**PROBLEM STATEMENT:** An exact restatement of the data below, with the pictures removed, is the required answer.

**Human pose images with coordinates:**
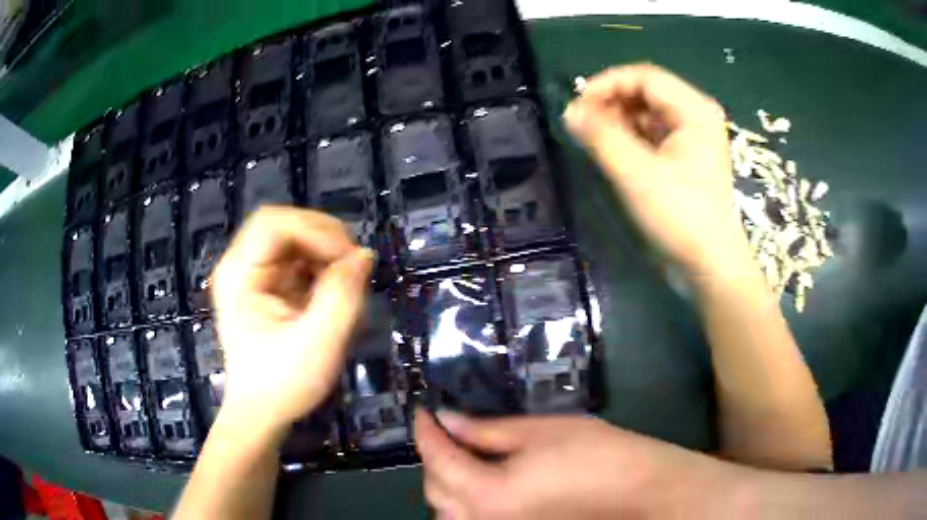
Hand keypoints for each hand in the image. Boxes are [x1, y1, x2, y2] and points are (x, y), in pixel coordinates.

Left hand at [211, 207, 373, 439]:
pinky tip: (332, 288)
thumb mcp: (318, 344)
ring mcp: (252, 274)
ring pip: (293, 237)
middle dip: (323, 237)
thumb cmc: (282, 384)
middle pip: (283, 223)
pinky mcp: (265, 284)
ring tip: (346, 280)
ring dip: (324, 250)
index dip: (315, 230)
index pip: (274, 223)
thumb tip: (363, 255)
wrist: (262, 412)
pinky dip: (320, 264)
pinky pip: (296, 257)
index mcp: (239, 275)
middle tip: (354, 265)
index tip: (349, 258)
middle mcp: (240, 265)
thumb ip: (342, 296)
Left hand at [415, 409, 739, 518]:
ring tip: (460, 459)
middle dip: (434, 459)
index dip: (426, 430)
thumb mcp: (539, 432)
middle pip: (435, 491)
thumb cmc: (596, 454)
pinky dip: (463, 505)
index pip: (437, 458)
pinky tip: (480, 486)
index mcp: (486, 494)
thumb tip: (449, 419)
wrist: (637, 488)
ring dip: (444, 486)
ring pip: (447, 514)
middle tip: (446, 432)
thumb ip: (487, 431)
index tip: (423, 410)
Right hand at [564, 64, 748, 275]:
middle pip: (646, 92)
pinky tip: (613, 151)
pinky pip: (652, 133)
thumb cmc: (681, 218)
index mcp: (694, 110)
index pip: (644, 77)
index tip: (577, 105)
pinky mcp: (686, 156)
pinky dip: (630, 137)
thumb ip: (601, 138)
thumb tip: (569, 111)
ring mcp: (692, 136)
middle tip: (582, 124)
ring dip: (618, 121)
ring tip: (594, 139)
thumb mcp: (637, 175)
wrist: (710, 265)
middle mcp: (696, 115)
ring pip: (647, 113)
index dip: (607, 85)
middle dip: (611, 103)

**RESULT BELOW:**
Hand keypoints for each hand in the image. Boxes are [x1, y1, x2, y2] and points are (x, y), in pixel coordinates.

Left hand at [211, 207, 373, 439]:
pinky tip: (332, 288)
thumb mcp: (318, 344)
ring mcp: (252, 274)
ring pip: (293, 237)
middle dip: (323, 237)
thumb cmc: (282, 384)
middle pip: (283, 223)
pinky mcp: (265, 284)
ring tip: (346, 280)
ring dip: (324, 250)
index dip: (315, 230)
index pip: (274, 223)
thumb tip: (363, 255)
wrist: (262, 412)
pinky dip: (320, 264)
pinky pip: (296, 257)
index mcp: (239, 275)
middle tip: (354, 265)
index tip: (349, 258)
middle mcp: (240, 265)
thumb ip: (342, 296)
Left hand at [415, 409, 739, 518]:
ring tip: (460, 459)
middle dip: (434, 459)
index dip: (426, 430)
thumb mcp: (539, 432)
middle pip: (435, 491)
thumb cmc: (596, 454)
pinky dip: (463, 505)
index pip: (437, 458)
pinky tip: (480, 486)
index mcp: (486, 494)
thumb tip: (449, 419)
wrist: (637, 488)
ring dip: (444, 486)
ring pip: (447, 514)
middle tip: (446, 432)
thumb ip: (487, 431)
index tip: (423, 410)
Right hand at [564, 64, 748, 275]:
middle pip: (646, 92)
pinky tip: (613, 151)
pinky pip: (652, 133)
thumb cmc: (681, 218)
index mcp: (694, 110)
index pip: (644, 77)
index tip: (577, 105)
pinky mcp: (686, 156)
pinky dip: (630, 137)
thumb ip: (601, 138)
thumb tip: (569, 111)
ring mcp: (692, 136)
middle tip: (582, 124)
ring dip: (618, 121)
ring tip: (594, 139)
thumb mcp: (637, 175)
wrist: (710, 265)
middle mcp: (696, 115)
ring pip: (647, 113)
index dip: (607, 85)
middle dip: (611, 103)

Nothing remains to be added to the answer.